There has never been a tougher time to be a college coach.
Allowing athletes to transfer freely makes building a solid depth chart a chore. A player can be here today, gone tomorrow. Athletes can search for a destination that they believe will yield the most lucrative endorsement deals. Meanwhile, although the NIL changes were designed to allow varsity athletes to profit from their fame and not influence recruiting decisions, the endorsements undeniably affect recruiting, although to what extent that remains unclear.
These changes are eroding coaches’ ability to control everything and everyone around them, and if you’ve ever spent a lot of time with college football coaches, you know that many of them are control freaks.
Coaching college football in 2022 presents more obstacles and frustrations than the job done a decade ago.
If the coaches admitted that evolution was at the heart of their recriminations, I would have a stronger stomach for their reproaches.
Instead, they present their complaints as looking out for the best interests of athletes and fans – both of whom are doing well – and protecting the integrity of the game. Never mind that many coaches cheat on their own mothers if it offered an avenue interior to success.
Ole Miss coach Lane Kiffin said earlier this offseason that the unregulated and uneven flow of endorsement dollars is creating a lopsided playing field. News flash: College football has long presented the most lopsided playing field in all of college sports. When conference commissioners had the opportunity this year to vote to expand the playoffs — a move that could open the door to a little more parity — they didn’t. Additionally, Kiffin, the self-proclaimed “Portal King”, jumped at the chance to add plug-and-play transfers in an attempt to even the balance.
Swinney says he’s a champion of education and protecting the “college experience.” Well, nothing about Division I football’s nearly annual training, training, conditioning and competition schedule lends itself to the educational model. Plus, ZERO earnings don’t turn college athletes into fictional college students any more than your 20-year-old barista’s part-time salary turns her into fictional student. If colleges want to maintain education, then eliminate wacky degrees and courses and crack down on academic fraud.
Smart, during a recent interview on “The Paul Finebaum Show,” questioned whether athletes “make decisions based on the wrong things.” He was referring to NIL offers.
If athletes make decisions based on money, they may be following the example set by coaches.
Let’s not forget that Brian Kelly dropped out of Notre Dame for a 10-year, $100 million deal with LSU as the Irish were in contention for the college football playoffs at the time of his release.
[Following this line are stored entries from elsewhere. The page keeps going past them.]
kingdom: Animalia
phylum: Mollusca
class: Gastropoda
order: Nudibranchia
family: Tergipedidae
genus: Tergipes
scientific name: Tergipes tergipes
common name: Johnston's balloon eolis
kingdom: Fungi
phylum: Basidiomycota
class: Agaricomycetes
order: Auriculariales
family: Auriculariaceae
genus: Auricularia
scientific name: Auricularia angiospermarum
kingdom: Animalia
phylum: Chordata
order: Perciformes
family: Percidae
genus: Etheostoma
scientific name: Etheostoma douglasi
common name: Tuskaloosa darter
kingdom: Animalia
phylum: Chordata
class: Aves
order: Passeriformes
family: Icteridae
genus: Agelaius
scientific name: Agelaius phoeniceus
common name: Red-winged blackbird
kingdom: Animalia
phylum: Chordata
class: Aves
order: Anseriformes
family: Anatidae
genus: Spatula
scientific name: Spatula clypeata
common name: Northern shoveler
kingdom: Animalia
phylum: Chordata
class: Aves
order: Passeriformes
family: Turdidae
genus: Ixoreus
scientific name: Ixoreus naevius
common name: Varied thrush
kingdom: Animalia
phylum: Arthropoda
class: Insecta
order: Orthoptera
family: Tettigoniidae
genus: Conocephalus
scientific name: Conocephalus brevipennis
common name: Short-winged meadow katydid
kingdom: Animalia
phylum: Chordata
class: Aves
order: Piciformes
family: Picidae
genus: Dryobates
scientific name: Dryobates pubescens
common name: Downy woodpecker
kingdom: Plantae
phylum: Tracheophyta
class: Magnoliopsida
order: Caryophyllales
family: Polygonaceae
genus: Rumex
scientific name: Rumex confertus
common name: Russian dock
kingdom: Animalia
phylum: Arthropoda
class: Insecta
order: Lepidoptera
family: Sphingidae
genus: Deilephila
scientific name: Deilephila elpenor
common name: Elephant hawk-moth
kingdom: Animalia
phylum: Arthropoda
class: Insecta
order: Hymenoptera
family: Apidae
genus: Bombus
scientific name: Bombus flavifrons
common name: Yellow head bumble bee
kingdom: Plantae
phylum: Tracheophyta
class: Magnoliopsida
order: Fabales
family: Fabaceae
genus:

So can you really blame a college athlete for testing the transfer market for a better sponsorship deal?
Smart said there is little a coach can do to prevent a player from transferring.
“Kids make decisions based on what they think is best for them. There’s not much you can control,” the Georgia coach told Atlanta’s 680 The Fan.
It’s the No. 1 problem facing college football coaches after last year’s rule revisions.
Athletes have more control than ever, and college coaches have less control — and I suspect it’s the evolution of college football that irritates coaches the most.